■ Your instructions: Please take the lines from the one holding "<329,239,359,277> (left, top, right, bottom; pixels)" through the one holding "335, 232, 370)" in the data below and copy them exactly.

■ Listed records:

>>>>

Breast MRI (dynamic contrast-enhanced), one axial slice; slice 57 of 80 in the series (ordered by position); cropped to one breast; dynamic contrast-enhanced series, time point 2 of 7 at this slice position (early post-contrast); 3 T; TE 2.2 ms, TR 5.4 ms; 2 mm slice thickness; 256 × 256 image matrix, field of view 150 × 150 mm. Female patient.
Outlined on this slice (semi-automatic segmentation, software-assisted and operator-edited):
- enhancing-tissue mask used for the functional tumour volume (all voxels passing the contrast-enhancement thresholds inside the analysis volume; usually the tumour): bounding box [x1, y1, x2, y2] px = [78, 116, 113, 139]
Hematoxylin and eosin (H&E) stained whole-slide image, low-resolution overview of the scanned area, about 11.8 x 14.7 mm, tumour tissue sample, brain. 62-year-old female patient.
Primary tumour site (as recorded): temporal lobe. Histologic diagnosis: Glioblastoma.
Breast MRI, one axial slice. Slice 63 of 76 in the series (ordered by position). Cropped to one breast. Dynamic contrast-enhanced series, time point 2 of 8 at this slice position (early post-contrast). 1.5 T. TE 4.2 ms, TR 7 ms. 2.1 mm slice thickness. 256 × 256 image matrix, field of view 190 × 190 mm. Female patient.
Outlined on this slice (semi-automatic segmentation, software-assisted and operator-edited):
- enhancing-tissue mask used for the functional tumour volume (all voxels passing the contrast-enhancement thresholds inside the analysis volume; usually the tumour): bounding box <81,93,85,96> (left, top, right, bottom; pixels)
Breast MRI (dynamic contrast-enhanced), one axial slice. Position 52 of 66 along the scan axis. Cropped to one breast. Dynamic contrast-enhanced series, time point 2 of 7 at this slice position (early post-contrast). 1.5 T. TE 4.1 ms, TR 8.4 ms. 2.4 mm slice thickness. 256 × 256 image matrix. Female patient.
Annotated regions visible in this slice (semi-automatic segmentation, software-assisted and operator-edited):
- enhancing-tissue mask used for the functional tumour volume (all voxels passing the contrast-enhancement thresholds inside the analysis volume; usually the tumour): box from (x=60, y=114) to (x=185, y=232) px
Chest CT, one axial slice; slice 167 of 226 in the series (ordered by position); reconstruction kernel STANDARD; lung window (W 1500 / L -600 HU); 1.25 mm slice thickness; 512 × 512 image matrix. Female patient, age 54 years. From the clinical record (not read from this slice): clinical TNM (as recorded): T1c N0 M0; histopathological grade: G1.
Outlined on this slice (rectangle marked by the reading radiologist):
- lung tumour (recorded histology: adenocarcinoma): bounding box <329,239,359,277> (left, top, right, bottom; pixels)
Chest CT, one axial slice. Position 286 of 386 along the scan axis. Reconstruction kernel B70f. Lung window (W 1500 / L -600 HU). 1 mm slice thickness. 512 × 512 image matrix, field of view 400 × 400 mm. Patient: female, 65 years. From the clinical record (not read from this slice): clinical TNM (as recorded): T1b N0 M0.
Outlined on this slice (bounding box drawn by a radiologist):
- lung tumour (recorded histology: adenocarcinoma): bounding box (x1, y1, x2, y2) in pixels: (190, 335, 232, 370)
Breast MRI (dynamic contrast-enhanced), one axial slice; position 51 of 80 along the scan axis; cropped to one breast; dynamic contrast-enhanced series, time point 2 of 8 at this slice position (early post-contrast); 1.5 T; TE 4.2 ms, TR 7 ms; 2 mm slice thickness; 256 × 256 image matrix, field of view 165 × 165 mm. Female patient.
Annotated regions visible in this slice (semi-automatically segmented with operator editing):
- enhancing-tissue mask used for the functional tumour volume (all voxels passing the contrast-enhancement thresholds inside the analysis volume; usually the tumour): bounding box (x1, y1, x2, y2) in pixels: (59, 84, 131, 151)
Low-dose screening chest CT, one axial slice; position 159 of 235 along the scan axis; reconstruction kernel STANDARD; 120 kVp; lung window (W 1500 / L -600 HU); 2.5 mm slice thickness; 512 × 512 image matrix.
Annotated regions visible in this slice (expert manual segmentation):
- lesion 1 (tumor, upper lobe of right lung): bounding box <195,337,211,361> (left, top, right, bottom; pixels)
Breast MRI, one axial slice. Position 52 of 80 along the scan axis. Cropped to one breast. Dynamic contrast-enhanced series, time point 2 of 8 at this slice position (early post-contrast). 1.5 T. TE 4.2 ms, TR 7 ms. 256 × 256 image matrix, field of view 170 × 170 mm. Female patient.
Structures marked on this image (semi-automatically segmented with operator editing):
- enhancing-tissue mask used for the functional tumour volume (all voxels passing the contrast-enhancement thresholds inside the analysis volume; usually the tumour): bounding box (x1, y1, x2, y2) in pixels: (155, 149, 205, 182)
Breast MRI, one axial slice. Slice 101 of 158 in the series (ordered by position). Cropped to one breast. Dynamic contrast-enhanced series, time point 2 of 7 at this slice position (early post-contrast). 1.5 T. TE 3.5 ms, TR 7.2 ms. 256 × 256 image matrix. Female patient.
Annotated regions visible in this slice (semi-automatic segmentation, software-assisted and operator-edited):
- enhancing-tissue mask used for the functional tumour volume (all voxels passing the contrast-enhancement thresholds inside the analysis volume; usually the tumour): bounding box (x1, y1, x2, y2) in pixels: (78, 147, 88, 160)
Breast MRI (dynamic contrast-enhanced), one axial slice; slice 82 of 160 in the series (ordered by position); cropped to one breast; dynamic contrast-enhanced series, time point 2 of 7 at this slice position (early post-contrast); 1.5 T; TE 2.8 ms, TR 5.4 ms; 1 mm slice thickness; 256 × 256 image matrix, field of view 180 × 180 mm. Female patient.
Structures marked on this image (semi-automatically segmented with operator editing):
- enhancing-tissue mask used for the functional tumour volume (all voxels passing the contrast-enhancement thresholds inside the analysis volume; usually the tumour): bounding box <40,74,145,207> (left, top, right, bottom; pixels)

<<<<

■ Finished task:
- lung tumour (recorded histology: adenocarcinoma): bounding box <329,239,359,277> (left, top, right, bottom; pixels)
Chest CT, one axial slice. Position 286 of 386 along the scan axis. Reconstruction kernel B70f. Lung window (W 1500 / L -600 HU). 1 mm slice thickness. 512 × 512 image matrix, field of view 400 × 400 mm. Patient: female, 65 years. From the clinical record (not read from this slice): clinical TNM (as recorded): T1b N0 M0.
Outlined on this slice (bounding box drawn by a radiologist):
- lung tumour (recorded histology: adenocarcinoma): bounding box (x1, y1, x2, y2) in pixels: (190, 335, 232, 370)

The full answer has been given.